August 13, 2025

Les dernières données économiques dressent un tableau contrasté.
Selon les éléments présentés, les créations d’emplois demeurent faibles et les statistiques ont fait l’objet de révisions significatives à la baisse.
Dans le même temps, l’inflation sous-jacente montre des signes de remontée.
Cette combinaison pourrait, en théorie, compliquer la tâche de la Réserve fédérale. Pourtant, les marchés continuent d’anticiper un assouplissement monétaire dans les prochains mois.
Les investisseurs vont même plus loin en envisageant, selon les éléments fournis, des mesures non conventionnelles telles qu’un retour des achats d’actifs ou des mécanismes de contrôle de la courbe des taux.
L’évolution récente des anticipations de marché reflète une conviction croissante : la politique monétaire pourrait devenir davantage orientée vers le soutien de l’activité économique.
Cette perception s’est renforcée avec l’arrivée de nouvelles personnalités au sein des instances monétaires.
Selon les éléments présentés, Stephen Miran rejoint le Board de la Fed et est perçu comme favorable à une politique monétaire plus souple.
Les éléments fournis évoquent également la notion de fiscal dominance.
Ce concept décrit une situation dans laquelle les contraintes budgétaires d’un État influencent fortement les décisions de politique monétaire.
Dans ce cadre, la priorité pourrait progressivement se déplacer vers la stabilité du financement de la dette publique plutôt que vers la seule maîtrise de l’inflation.
Cette question demeure un sujet de débat parmi les économistes et les investisseurs.
La saison des résultats du deuxième trimestre a été globalement favorable.
Selon les éléments présentés, les bénéfices publiés ont dépassé les attentes du marché.

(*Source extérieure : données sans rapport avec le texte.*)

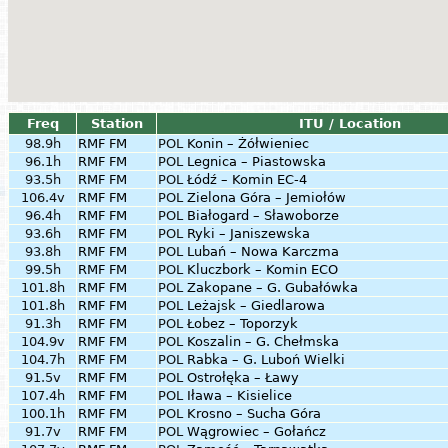
Freq
Station
ITU / Location
98.9h
RMF FM
POL
Konin – Żółwieniec
96.1h
RMF FM
POL
Legnica – Piastowska
93.5h
RMF FM
POL
Łódź – Komin EC-4
106.4v
RMF FM
POL
Zielona Góra – Jemiołów
96.4h
RMF FM
POL
Białogard – Sławoborze
93.6h
RMF FM
POL
Ryki – Janiszewska
93.8h
RMF FM
POL
Lubań – Nowa Karczma
99.5h
RMF FM
POL
Kluczbork – Komin ECO
101.8h
RMF FM
POL
Zakopane – G. Gubałówka
101.8h
RMF FM
POL
Leżajsk – Giedlarowa
91.3h
RMF FM
POL
Łobez – Toporzyk
104.9v
RMF FM
POL
Koszalin – G. Chełmska
104.7h
RMF FM
POL
Rabka – G. Luboń Wielki
91.5v
RMF FM
POL
Ostrołęka – Ławy
107.4h
RMF FM
POL
Iława – Kisielice
100.1h
RMF FM
POL
Krosno – Sucha Góra
91.7v
RMF FM
POL
Wągrowiec – Gołańcz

Cependant, les réactions boursières aux bonnes surprises apparaissent plus limitées qu’au cours des périodes précédentes.
Les entreprises font face à un environnement où certaines hausses de coûts ne sont pas entièrement répercutées sur les consommateurs.
Les éléments fournis indiquent notamment que les effets des tarifs douaniers sont parfois absorbés par les sociétés elles-mêmes.
Cette situation exerce une pression sur les marges et explique en partie la prudence de certains investisseurs.
Une autre question domine les discussions de marché : la diffusion des bénéfices de l’intelligence artificielle au reste de l’économie cotée.
À ce stade, les investisseurs cherchent encore des preuves tangibles que cette dynamique profitera à un ensemble plus large d’entreprises au-delà des principaux acteurs technologiques.
Les grandes valeurs technologiques américaines continuent de représenter une part importante de la performance boursière.
Selon les éléments présentés, les Magnificent Seven évoluent à des niveaux historiques et occupent un poids record dans les indices.
Cette concentration crée un défi particulier pour les gérants actifs.
Dans un marché fortement dominé par quelques grandes capitalisations, il devient plus difficile de surperformer les indices sans leur accorder une place importante dans les portefeuilles.
Cette dynamique contribue à renforcer l’attractivité des stratégies passives et des grands indices boursiers.
Les éléments présentés signalent également un regain d’intérêt pour plusieurs segments spéculatifs du marché :
Cette évolution est souvent observée lorsque les investisseurs anticipent un environnement monétaire plus accommodant.
L’un des points les plus remarquables réside dans l’écart entre le sentiment des professionnels et leurs comportements d’investissement.
Selon les éléments fournis, 91 % des gérants mondiaux considèrent les actions américaines comme surévaluées.
Pourtant, les capitaux continuent d’affluer vers ce marché.
Les marchés américains restent les plus profonds et les plus liquides au monde.
Cette caractéristique constitue un avantage majeur pour les investisseurs institutionnels.
Les principales sociétés américaines bénéficient également d’une visibilité importante sur leurs résultats, leurs modèles économiques et leur accès aux marchés de capitaux.
Cette visibilité contribue à soutenir leur attractivité malgré des valorisations élevées.
Lorsque les flux se dirigent vers les plus grandes capitalisations, leur poids dans les indices augmente encore davantage, renforçant leur influence sur la performance globale du marché.
Le contexte actuel illustre une divergence croissante entre les préoccupations macroéconomiques et le comportement des marchés.
L’inflation reste supérieure aux objectifs des banques centrales, l’emploi montre certains signes de ralentissement et les débats sur la politique monétaire s’intensifient.
Dans le même temps, les marchés continuent de privilégier les actifs offrant le plus de liquidité, de visibilité et de profondeur.
Les éléments présentés suggèrent ainsi que les flux financiers répondent aujourd’hui autant à des considérations de qualité de marché qu’à des critères traditionnels de valorisation.
Cette dynamique contribue à expliquer pourquoi les actions américaines continuent d’attirer les capitaux, même lorsque de nombreux investisseurs les considèrent déjà comme chèrement valorisées.